WHAT TO DO: Reproduce the entries exactly and omit the pictures.

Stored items
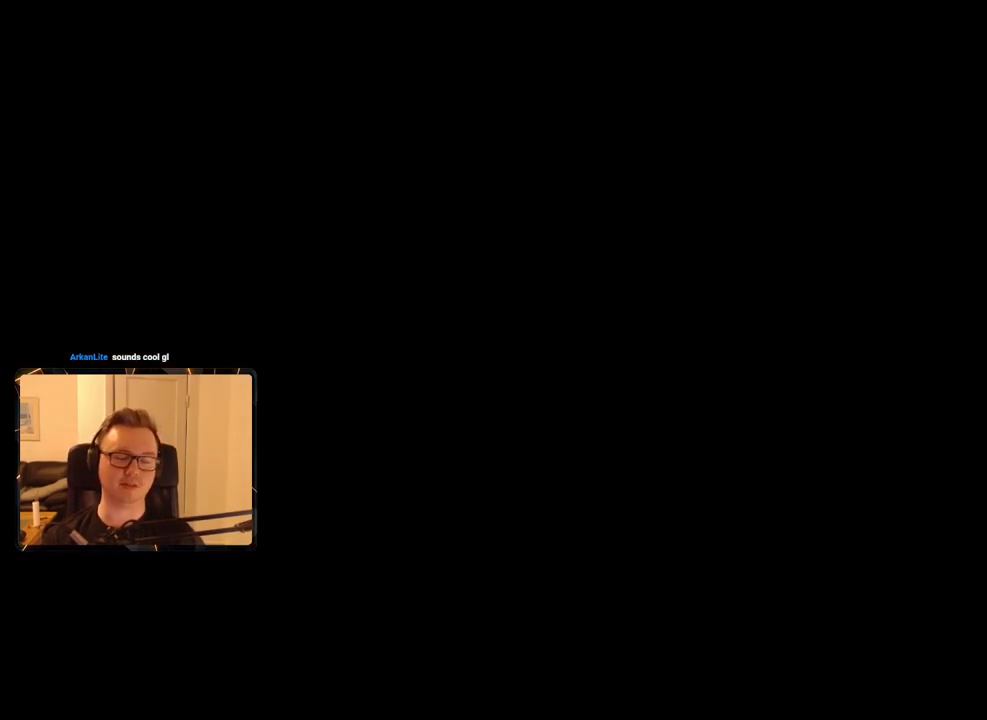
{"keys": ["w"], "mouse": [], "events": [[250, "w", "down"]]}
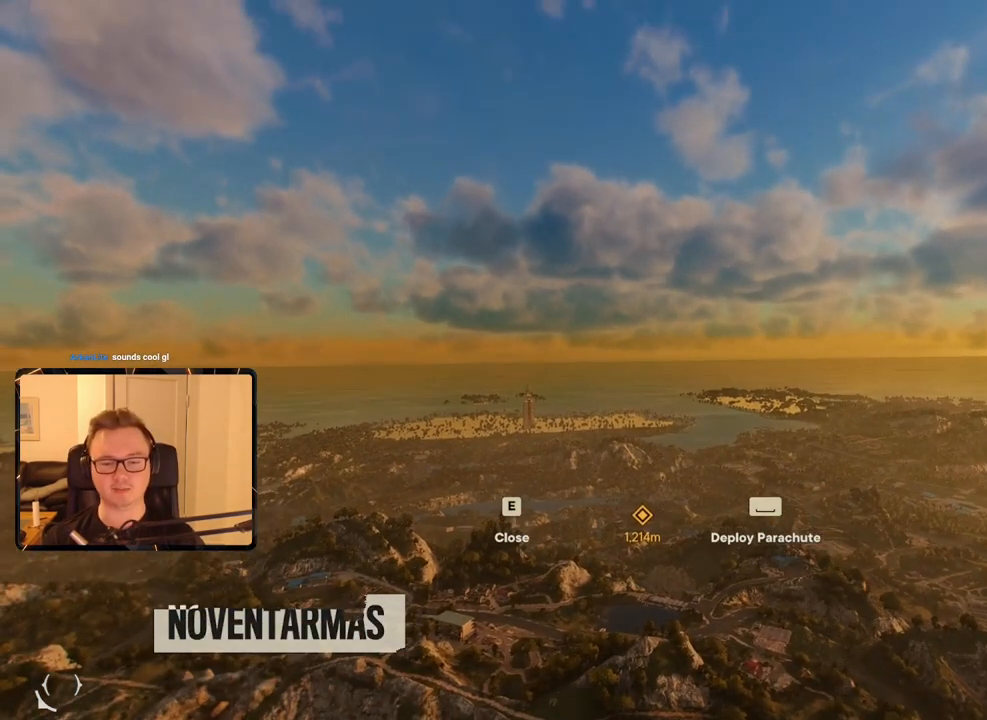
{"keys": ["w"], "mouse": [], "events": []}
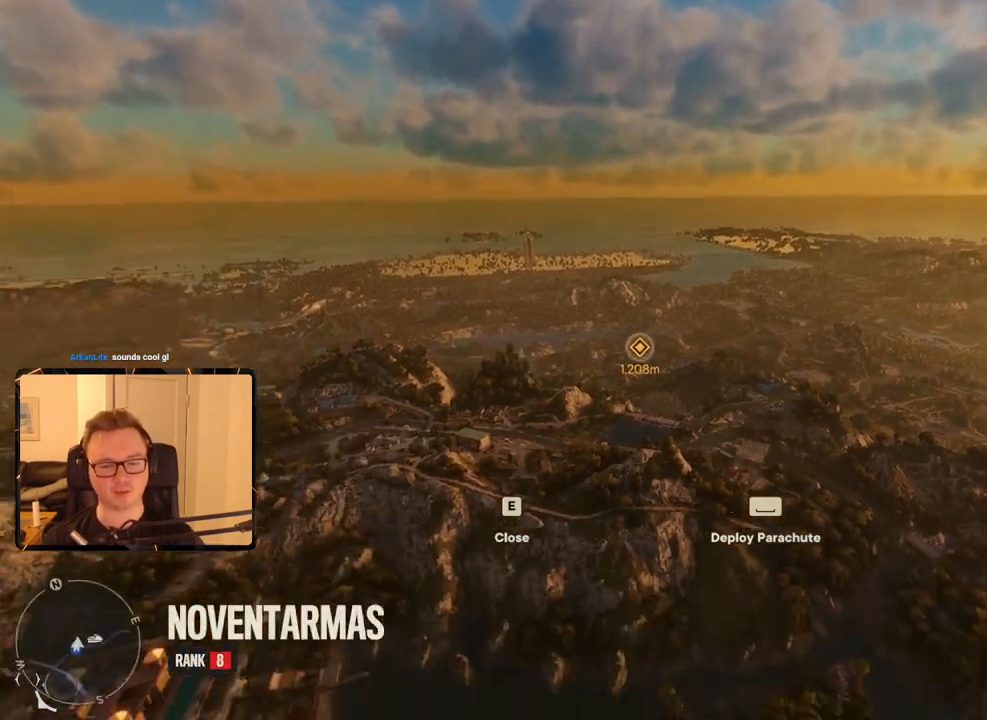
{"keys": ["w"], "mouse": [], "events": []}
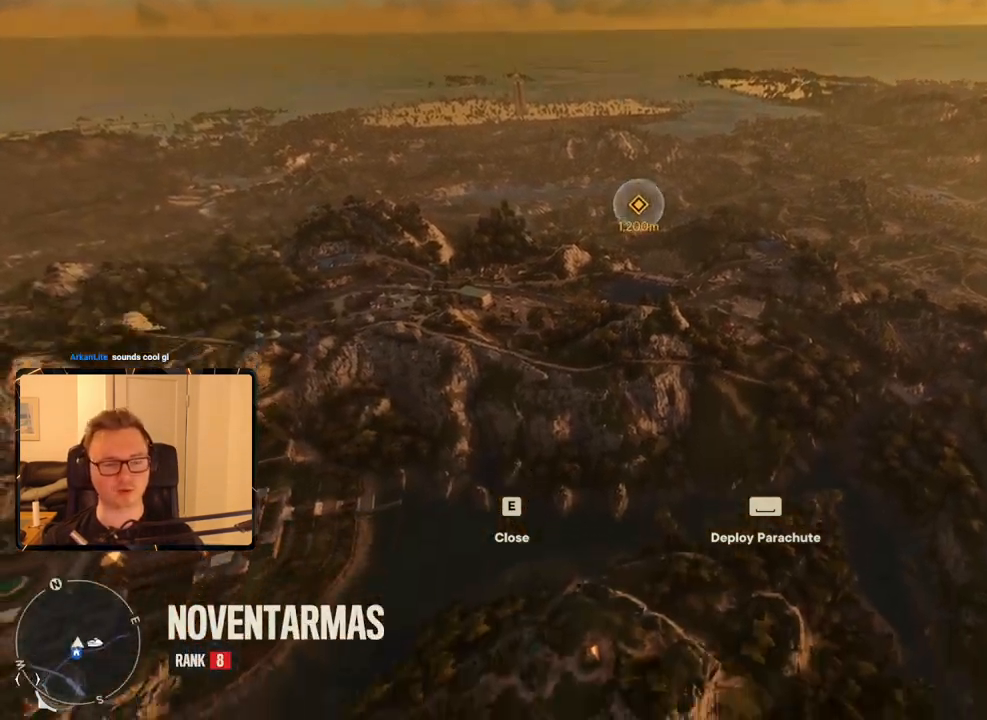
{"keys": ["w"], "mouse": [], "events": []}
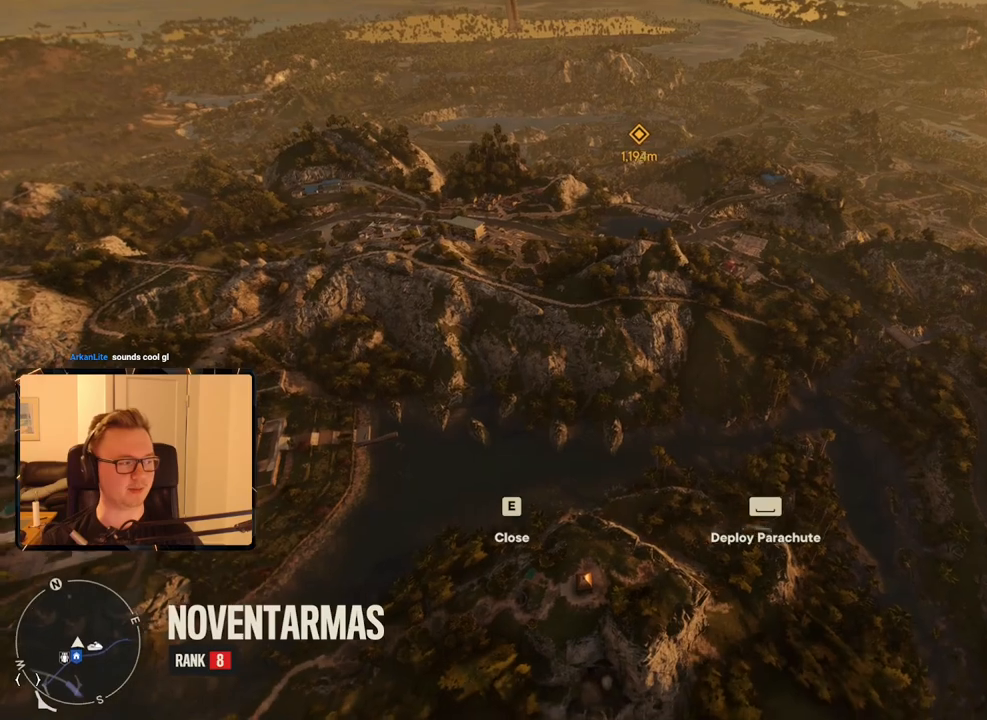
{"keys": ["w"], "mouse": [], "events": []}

SOLVED PROBLEM:
{"keys": ["w"], "mouse": [], "events": [[250, "w", "down"]]}
{"keys": ["w"], "mouse": [], "events": []}
{"keys": ["w"], "mouse": [], "events": []}
{"keys": ["w"], "mouse": [], "events": []}
{"keys": ["w"], "mouse": [], "events": []}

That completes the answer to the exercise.